Reproduce the data word for word, from the line with "Setting up your" up to and including the line with "想多了 老玩这套也没意思了吧 看样子还是比较正统的 顶多有一些鬼神".

---------- Exercise materials

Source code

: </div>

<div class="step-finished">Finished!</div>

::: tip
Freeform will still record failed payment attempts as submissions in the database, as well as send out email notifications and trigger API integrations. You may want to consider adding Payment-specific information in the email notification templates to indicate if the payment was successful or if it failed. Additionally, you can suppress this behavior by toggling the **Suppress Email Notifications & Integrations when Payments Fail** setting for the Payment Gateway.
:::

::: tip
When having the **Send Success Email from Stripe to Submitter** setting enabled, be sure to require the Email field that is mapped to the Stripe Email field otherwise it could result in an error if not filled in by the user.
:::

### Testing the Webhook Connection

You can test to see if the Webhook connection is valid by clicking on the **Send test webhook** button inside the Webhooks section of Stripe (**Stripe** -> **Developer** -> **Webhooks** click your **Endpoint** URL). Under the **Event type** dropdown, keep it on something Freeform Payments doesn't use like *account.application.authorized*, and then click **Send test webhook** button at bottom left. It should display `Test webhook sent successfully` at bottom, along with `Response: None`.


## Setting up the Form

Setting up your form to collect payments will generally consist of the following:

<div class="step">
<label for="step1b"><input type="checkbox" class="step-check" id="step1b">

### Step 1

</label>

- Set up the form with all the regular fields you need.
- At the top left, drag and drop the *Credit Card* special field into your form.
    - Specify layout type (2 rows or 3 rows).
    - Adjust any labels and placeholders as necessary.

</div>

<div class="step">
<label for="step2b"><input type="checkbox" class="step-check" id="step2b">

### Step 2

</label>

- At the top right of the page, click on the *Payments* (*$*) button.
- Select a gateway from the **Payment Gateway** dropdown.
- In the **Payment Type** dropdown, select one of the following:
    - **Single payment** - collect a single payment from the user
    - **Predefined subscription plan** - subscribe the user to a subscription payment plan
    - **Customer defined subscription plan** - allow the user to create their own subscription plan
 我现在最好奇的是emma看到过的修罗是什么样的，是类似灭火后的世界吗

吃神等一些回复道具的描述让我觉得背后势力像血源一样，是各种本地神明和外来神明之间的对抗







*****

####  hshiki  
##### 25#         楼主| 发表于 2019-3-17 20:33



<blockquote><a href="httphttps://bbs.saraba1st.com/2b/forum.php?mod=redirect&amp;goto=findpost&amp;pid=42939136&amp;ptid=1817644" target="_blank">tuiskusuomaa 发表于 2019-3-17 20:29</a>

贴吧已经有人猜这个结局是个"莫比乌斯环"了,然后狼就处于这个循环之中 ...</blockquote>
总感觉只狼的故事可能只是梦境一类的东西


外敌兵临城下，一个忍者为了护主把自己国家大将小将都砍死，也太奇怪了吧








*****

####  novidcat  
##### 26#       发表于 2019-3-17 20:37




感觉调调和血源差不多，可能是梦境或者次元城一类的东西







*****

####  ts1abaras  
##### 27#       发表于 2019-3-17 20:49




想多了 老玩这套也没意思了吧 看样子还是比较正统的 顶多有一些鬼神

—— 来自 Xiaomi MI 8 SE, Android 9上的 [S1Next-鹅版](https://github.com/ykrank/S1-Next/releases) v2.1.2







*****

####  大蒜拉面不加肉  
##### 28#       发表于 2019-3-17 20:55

--------------------

Output of the exercise =>
Setting up your form to collect payments will generally consist of the following:

<div class="step">
<label for="step1b"><input type="checkbox" class="step-check" id="step1b">

### Step 1

</label>

- Set up the form with all the regular fields you need.
- At the top left, drag and drop the *Credit Card* special field into your form.
    - Specify layout type (2 rows or 3 rows).
    - Adjust any labels and placeholders as necessary.

</div>

<div class="step">
<label for="step2b"><input type="checkbox" class="step-check" id="step2b">

### Step 2

</label>

- At the top right of the page, click on the *Payments* (*$*) button.
- Select a gateway from the **Payment Gateway** dropdown.
- In the **Payment Type** dropdown, select one of the following:
    - **Single payment** - collect a single payment from the user
    - **Predefined subscription plan** - subscribe the user to a subscription payment plan
    - **Customer defined subscription plan** - allow the user to create their own subscription plan
 我现在最好奇的是emma看到过的修罗是什么样的，是类似灭火后的世界吗

吃神等一些回复道具的描述让我觉得背后势力像血源一样，是各种本地神明和外来神明之间的对抗







*****

####  hshiki  
##### 25#         楼主| 发表于 2019-3-17 20:33



<blockquote><a href="httphttps://bbs.saraba1st.com/2b/forum.php?mod=redirect&amp;goto=findpost&amp;pid=42939136&amp;ptid=1817644" target="_blank">tuiskusuomaa 发表于 2019-3-17 20:29</a>

贴吧已经有人猜这个结局是个"莫比乌斯环"了,然后狼就处于这个循环之中 ...</blockquote>
总感觉只狼的故事可能只是梦境一类的东西


外敌兵临城下，一个忍者为了护主把自己国家大将小将都砍死，也太奇怪了吧








*****

####  novidcat  
##### 26#       发表于 2019-3-17 20:37




感觉调调和血源差不多，可能是梦境或者次元城一类的东西







*****

####  ts1abaras  
##### 27#       发表于 2019-3-17 20:49




想多了 老玩这套也没意思了吧 看样子还是比较正统的 顶多有一些鬼神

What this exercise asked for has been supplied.